Brooklyn Councilmember Justin Brannan, chair of the Finance Committee, said that the security program for seniors should be prioritized. 

“I know better than anybody that the peanuts add up after a while, but $6.8 million for security at senior developments at NYCHA seems like something that should have been prioritized, [and] seems like something we’re going to have to fight over,” he said. “We could be spending time fighting over other things.”

“I don’t see how that doesn’t end up back in the budget in the end,” he predicted. 

Meanwhile, security remains a concern for other senior NYCHA residents around the city, including at Bronx River Addition. 

On May 22, residents at the Soundview complex had an introductory meeting about the Preservation Trust—a new funding model that a majority of voting tenants opted for in April.

During the event, which took place in the backyard of the development, residents did not talk specifically about the impending security program loss, but expressed safety concerns such as broken entrance doors and unfamiliar faces in their lobby area. 

Robert Allende, who has lived at Bronx River Addition for the past three years, said that a security guard is present during the evening hours. 

“I feel like there should not only be a security guard at night, but also during the day as well,” said Allende. “We need the security here because you never know.”

Prior to the May Council hearing, Brooklyn Councilmember Chris Banks, who chairs the Committee on Public Housing, held two emergency town hall meetings, one at the Rosetta Gaston Neighborhood Senior Center in Brownsville and the other at Vandalia Senior Center in East New York.

To his surprise, Banks heard from Vandalia Avenue residents that they had not seen a security guard present for years. “That’s an issue in itself,” Banks said at the May 6 event. 

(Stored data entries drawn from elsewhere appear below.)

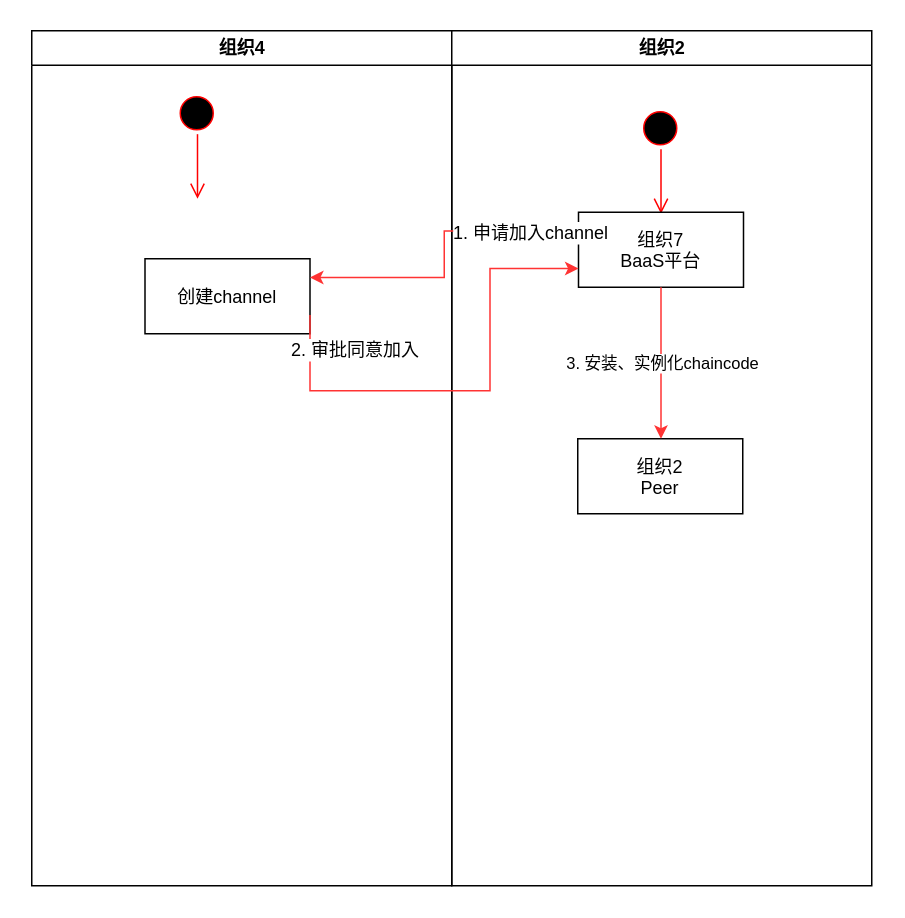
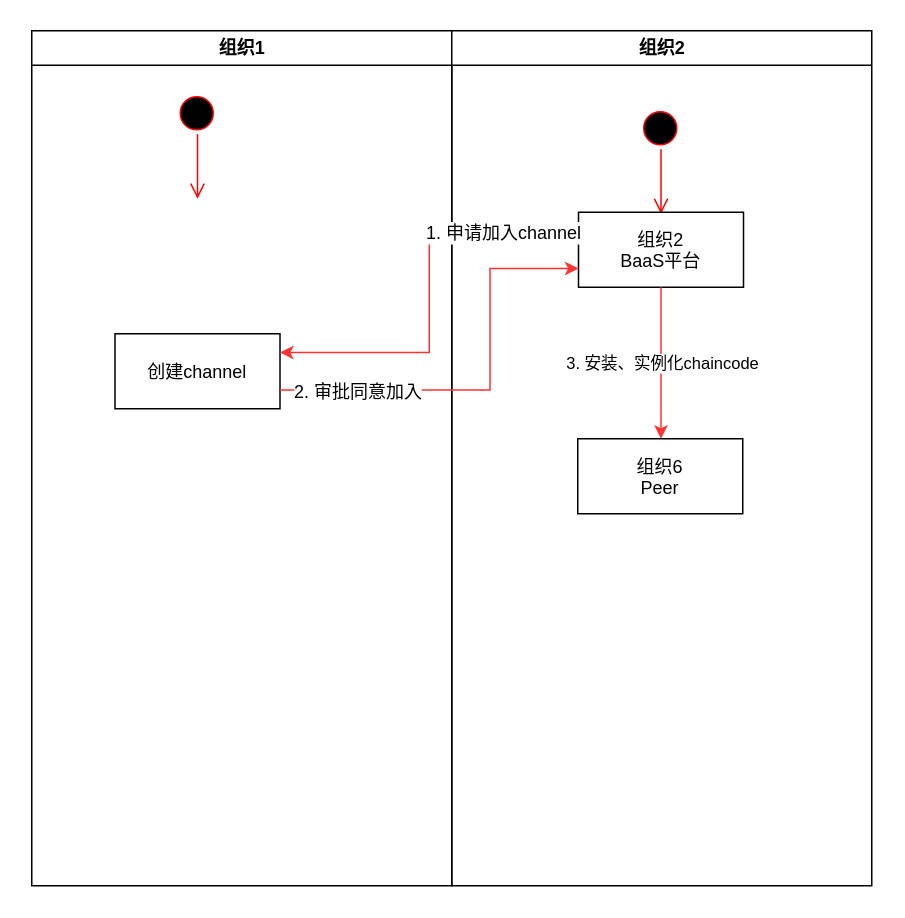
  <mxCell id="0" />
  <mxCell id="1" parent="0" />
- <mxCell id="2" value="组织4" style="swimlane;whiteSpace=wrap" parent="1" vertex="1"><mxGeometry x="20.5" y="20" width="280" height="570" as="geometry" /></mxCell>
+ <mxCell id="2" value="组织1" style="swimlane;whiteSpace=wrap" parent="1" vertex="1"><mxGeometry x="20.5" y="20" width="280" height="570" as="geometry" /></mxCell>
  <mxCell id="3" value="" style="ellipse;shape=startState;fillColor=#000000;strokeColor=#ff0000;" parent="2" vertex="1"><mxGeometry x="95" y="40" width="30" height="30" as="geometry" /></mxCell>
  <mxCell id="4" value="" style="edgeStyle=elbowEdgeStyle;elbow=horizontal;verticalAlign=bottom;endArrow=open;endSize=8;strokeColor=#FF0000;endFill=1;rounded=0" parent="2" edge="1"><mxGeometry x="95" y="40" as="geometry"><mxPoint x="110.5" y="112" as="targetPoint" /><mxPoint x="110.5" y="68.955" as="sourcePoint" /></mxGeometry></mxCell>
- <mxCell id="5" value="创建channel" style="" parent="2" vertex="1"><mxGeometry x="75.5" y="152" width="110" height="50" as="geometry" /></mxCell>
+ <mxCell id="5" value="创建channel" style="" parent="2" vertex="1"><mxGeometry x="55.5" y="202" width="110" height="50" as="geometry" /></mxCell>
  <mxCell id="6" value="组织2" style="swimlane;whiteSpace=wrap" parent="1" vertex="1"><mxGeometry x="300.5" y="20" width="280" height="570" as="geometry" /></mxCell>
  <mxCell id="7" value="" style="ellipse;shape=startState;fillColor=#000000;strokeColor=#ff0000;" vertex="1" parent="6"><mxGeometry x="124" y="50" width="30" height="30" as="geometry" /></mxCell>
  <mxCell id="8" value="" style="edgeStyle=elbowEdgeStyle;elbow=horizontal;verticalAlign=bottom;endArrow=open;endSize=8;strokeColor=#FF0000;endFill=1;rounded=0" edge="1" parent="6"><mxGeometry x="-40.5" y="-78" as="geometry"><mxPoint x="139.5" y="122" as="targetPoint" /><mxPoint x="139.5" y="78.955" as="sourcePoint" /></mxGeometry></mxCell>
- <mxCell id="9" value="组织2&#10;Peer" style="" vertex="1" parent="6"><mxGeometry x="84" y="272" width="110" height="50" as="geometry" /></mxCell>
- <mxCell id="10" value="组织7&#10;BaaS平台" style="" vertex="1" parent="6"><mxGeometry x="84.5" y="121" width="110" height="50" as="geometry" /></mxCell>
+ <mxCell id="9" value="组织6&#10;Peer" style="" vertex="1" parent="6"><mxGeometry x="84" y="272" width="110" height="50" as="geometry" /></mxCell>
+ <mxCell id="10" value="组织2&#10;BaaS平台" style="" vertex="1" parent="6"><mxGeometry x="84.5" y="121" width="110" height="50" as="geometry" /></mxCell>
  <mxCell id="11" value="3. 安装、实例化chaincode" style="edgeStyle=orthogonalEdgeStyle;rounded=0;orthogonalLoop=1;jettySize=auto;html=1;exitX=0.5;exitY=1;exitDx=0;exitDy=0;strokeColor=#FF3333;" edge="1" parent="1" source="10"><mxGeometry relative="1" as="geometry"><mxPoint x="440" y="292" as="targetPoint" /></mxGeometry></mxCell>
  <mxCell id="12" style="edgeStyle=orthogonalEdgeStyle;rounded=0;orthogonalLoop=1;jettySize=auto;html=1;exitX=0;exitY=0.25;exitDx=0;exitDy=0;entryX=1;entryY=0.25;entryDx=0;entryDy=0;strokeColor=#FF3333;" edge="1" parent="1" source="10" target="5"><mxGeometry relative="1" as="geometry" /></mxCell>
  <mxCell id="13" value="1. 申请加入channel" style="text;html=1;resizable=0;points=[];align=center;verticalAlign=middle;labelBackgroundColor=#ffffff;" vertex="1" connectable="0" parent="12"><mxGeometry x="-0.479" y="1" relative="1" as="geometry"><mxPoint x="22" as="offset" /></mxGeometry></mxCell>
  <mxCell id="14" style="edgeStyle=orthogonalEdgeStyle;rounded=0;orthogonalLoop=1;jettySize=auto;html=1;exitX=1;exitY=0.75;exitDx=0;exitDy=0;entryX=0;entryY=0.75;entryDx=0;entryDy=0;strokeColor=#FF3333;" edge="1" parent="1" source="5" target="10"><mxGeometry relative="1" as="geometry"><Array as="points"><mxPoint x="326" y="260" /><mxPoint x="326" y="179" /></Array></mxGeometry></mxCell>
  <mxCell id="15" value="2. 审批同意加入" style="text;html=1;resizable=0;points=[];align=center;verticalAlign=middle;labelBackgroundColor=#ffffff;" vertex="1" connectable="0" parent="14"><mxGeometry x="-0.85" y="-1" relative="1" as="geometry"><mxPoint x="30" as="offset" /></mxGeometry></mxCell>
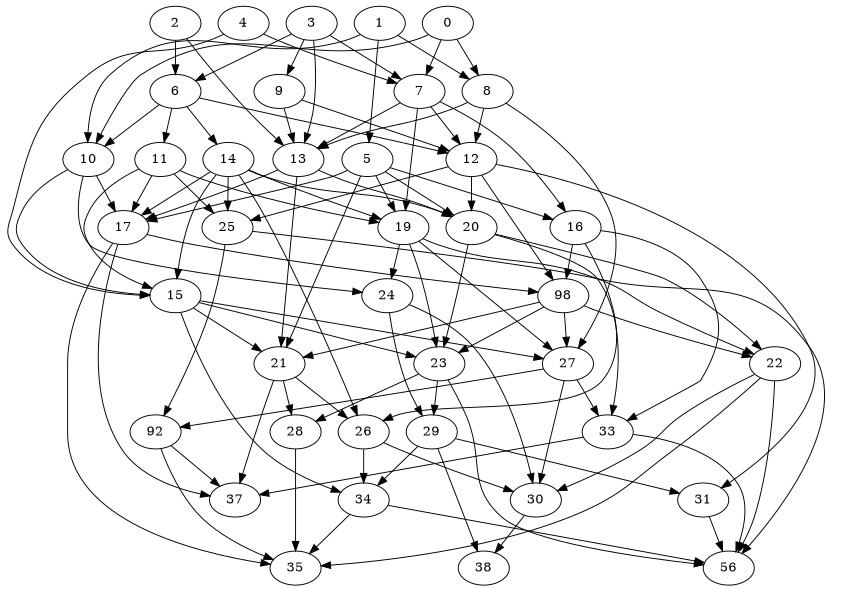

While there are security cameras throughout the development, he continued, that is not enough to ensure safety. He cited three murders of seniors at the Carter G. Woodson Houses in the Brownsville neighborhood between 2015 and 2021.

Adi Talwar

The senior center at NYCHA’s Vandalia Houses in Brooklyn.

“This administration is not prioritizing our seniors,” Banks said. “This is a slap in the face of folks who have paved the way for us and who deserve to be prioritized.” 

“We do checks on our guards to make sure they’re showing up,” Trimble testified at last month’s budget hearing, when asked about Vandalia Houses. “So I will look into that situation.”

Larry Barton, the tenant association president, told City Limits in early May that he wasn’t even aware his building was supposed to have eight hours of security each day until the town hall took place.

Barton, who has lived at Vandalia for about six months, said he often notices cars without sticker permits in the complex’s parking spaces. He ends up calling a towing company, but would prefer to have a security guard to make those calls.

Reached for comment, NYCHA said there is security guard presence at Vandalia Avenue Houses between 10 p.m. and 6 a.m. each day. 

On a visit to the campus Thursday, Vandalia Avenue tenants who spoke with City Limits gave conflicting accounts of if and when a security guard was present, some saying they have seen an individual they believe is security on-site, and others saying security was around only during the holiday season. Some were unsure if a security guard is there for a night shift because they do not go out at night.

A resident of six years at 17 Vandalia Ave. told City Limits that security guards were once present in her building but she has not seen them in about two years.

“We’re seniors, we don’t move like we used to,” she said. “I’m the one going out and coming in at 10 or 11 at night, thank god nothing happened to me.”